Text passage.
::::
Burnham of The Telegraph was now a Viscount, but, unlike Lord Northcliffe, he supported whatever government was in power and had no personal vendetta against politicians or policies.

Max Aitken, once a company promoter in Canada, and now proprietor of The Daily Express, became Lord Beaverbrook as his reward for the part he played in unseating Asquith and bringing in Lloyd George. Another peer was Lord Riddell, owner of the “News of the World,” which is not generally regarded as a spiritual light in the land. As one of the most intimate friends of Lloyd George, he merited the reward of loyalty. Not only peerages, but baronetcies and knighthoods were scattered in Fleet Street and its tributaries by a Prime Minister who understood the power of the press, but, in spite of a free distribution of titles, did not possess its loyalty when the tide of public favor turned from him.
::::
Task instructions.
**1)** Repeat the passage on newspaper peerages word for word, everything from "Max Aitken, once" down to "turned from him.".
**2)** According to the passage on newspaper peerages, which newspaper did Max Aitken own?

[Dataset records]
::::
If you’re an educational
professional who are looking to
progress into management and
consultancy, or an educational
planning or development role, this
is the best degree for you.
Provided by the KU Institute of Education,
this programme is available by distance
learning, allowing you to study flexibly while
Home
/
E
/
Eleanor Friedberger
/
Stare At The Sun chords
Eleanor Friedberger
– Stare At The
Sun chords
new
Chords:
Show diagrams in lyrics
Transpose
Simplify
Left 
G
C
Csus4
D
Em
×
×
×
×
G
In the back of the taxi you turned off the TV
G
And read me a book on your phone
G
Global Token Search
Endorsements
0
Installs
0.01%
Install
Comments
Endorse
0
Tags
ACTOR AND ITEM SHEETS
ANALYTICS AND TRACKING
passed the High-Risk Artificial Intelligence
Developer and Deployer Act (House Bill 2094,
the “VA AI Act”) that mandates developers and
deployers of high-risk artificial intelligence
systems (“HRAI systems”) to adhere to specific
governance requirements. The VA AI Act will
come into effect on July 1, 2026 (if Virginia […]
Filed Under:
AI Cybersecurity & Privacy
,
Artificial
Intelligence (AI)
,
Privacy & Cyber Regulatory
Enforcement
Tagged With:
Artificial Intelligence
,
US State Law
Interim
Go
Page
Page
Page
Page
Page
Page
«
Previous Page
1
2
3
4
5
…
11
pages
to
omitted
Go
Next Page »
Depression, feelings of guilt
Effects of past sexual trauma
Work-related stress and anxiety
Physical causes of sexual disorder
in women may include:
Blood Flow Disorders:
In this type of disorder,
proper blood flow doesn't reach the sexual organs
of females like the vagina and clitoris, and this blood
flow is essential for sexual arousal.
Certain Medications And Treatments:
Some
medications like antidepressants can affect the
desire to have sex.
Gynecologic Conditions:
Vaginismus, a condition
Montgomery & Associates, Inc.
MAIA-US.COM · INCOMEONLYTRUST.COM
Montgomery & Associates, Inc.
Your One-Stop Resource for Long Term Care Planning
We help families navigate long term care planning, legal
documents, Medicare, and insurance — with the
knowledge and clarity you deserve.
::::
Exercise results.
**1)**
Max Aitken, once a company promoter in Canada, and now proprietor of The Daily Express, became Lord Beaverbrook as his reward for the part he played in unseating Asquith and bringing in Lloyd George. Another peer was Lord Riddell, owner of the “News of the World,” which is not generally regarded as a spiritual light in the land. As one of the most intimate friends of Lloyd George, he merited the reward of loyalty. Not only peerages, but baronetcies and knighthoods were scattered in Fleet Street and its tributaries by a Prime Minister who understood the power of the press, but, in spite of a free distribution of titles, did not possess its loyalty when the tide of public favor turned from him.

**2)** The Daily Express